Basin Head Fisheries Museum and Cannery[i]
Basin Head is one of the best known white beaches on PEI. It is known also for its unique hollow basin shaped, in which its name is received. Prior to the creation of the wharf at Basin Head, many local fishermen made a living from off-shore fishing. The harbour at Basin Head, was man-made in 1938 in order to replace the older, natural entrance that was along the coast of South Lake.
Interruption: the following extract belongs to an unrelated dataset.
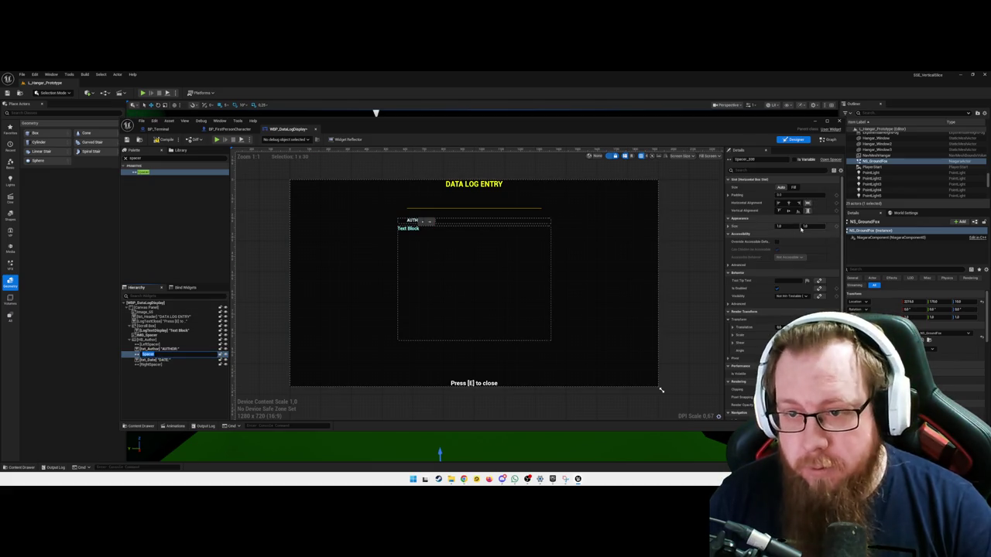
left_click(793, 188)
The Cannery at Basin Head is well-known as the only surviving example of a 1940s cannery in the Eastern Kings area. It was built soon after the completion of the harbour and wharf. The building that once housed an operating fish cannery, is now home to a unique display of early fishing vessels, equipment and cannery machinery. The Cannery was completed and opened in 1941, which soon made the area into an economic hub of activity. The Eastern Fisheries Company operated the cannery and quickly became known for canning “chicken haddie,” which is canned haddock, cod or hake.
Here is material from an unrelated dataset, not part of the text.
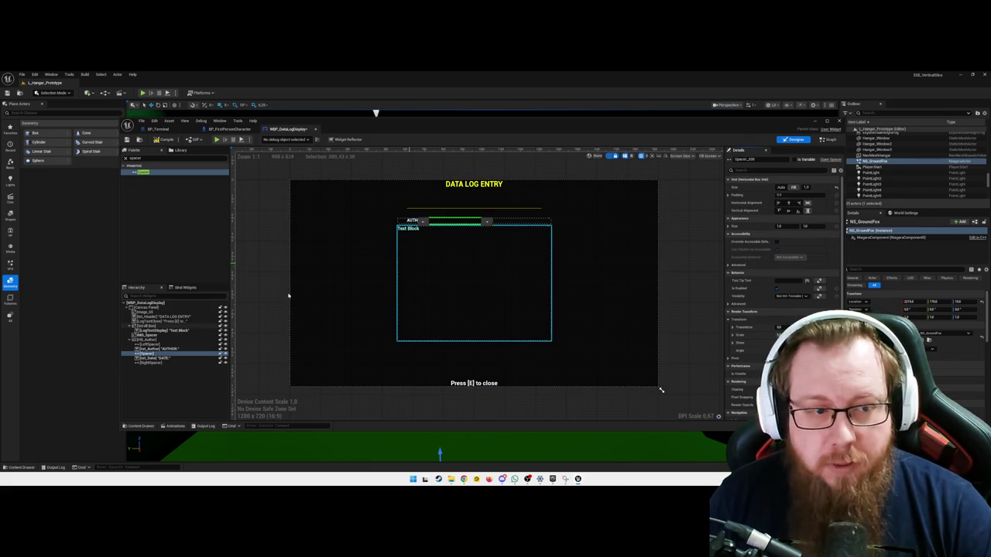
Set RightSpacer to Auto size, right-aligned, with padding 20
left_click(161, 364)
The building that housed the cannery is the only original building that still stands at Basin Head. At the time of operation there were many building sharing the same space. The Cannery also housed bunk rooms for its male and female workers; they bunked in separate dorms. Fishermen made this a home port until the late 1940s. At this time draggers came to life in the harbour and caused the ground fishing industry to come to a halt at Basin Head.
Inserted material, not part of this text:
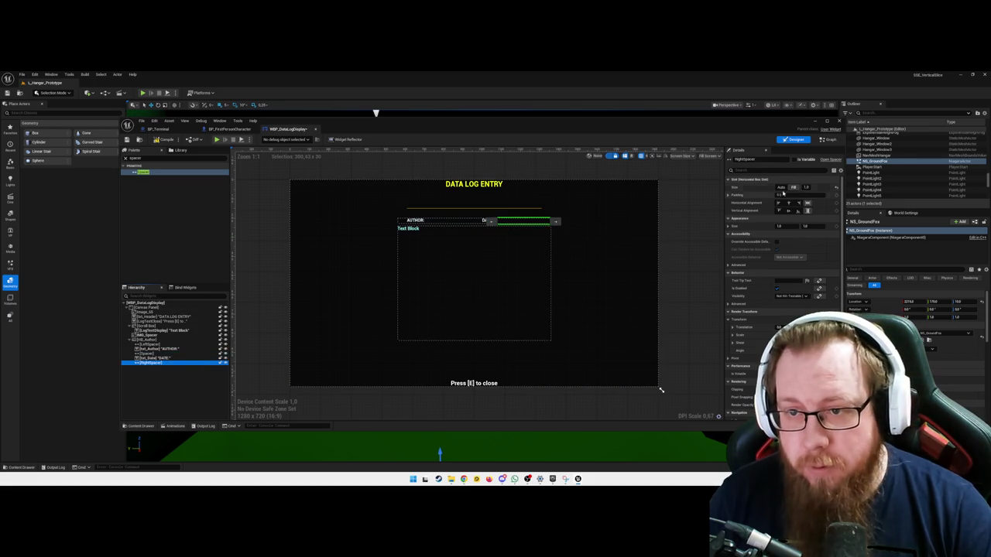
left_click(782, 187)
left_click(782, 195)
The Basin Head Fisheries Museum was opened in May 1973 with support from the PEI Museum and Heritage Foundation. In the years that followed much expansion and development of the cannery and museum have followed. A management group was formed in 1998 to oversee the day to day operations of the site. Basin Head is also designated a Marine Protected Area under Canada’s Ocean Act as it is home to many unique and diverse species, such as a rare form of Irish Moss.
A rather nasty storm hit in 2004, which produced much damage to the Cannery and wharf at Basin Head. Repairs on the area were completed in recent years and it is still a large tourist destination for the area. Improvements continue to be made to the Museum and Cannery site and beach, in order to remind visitors and residents of the areas rich fishing past.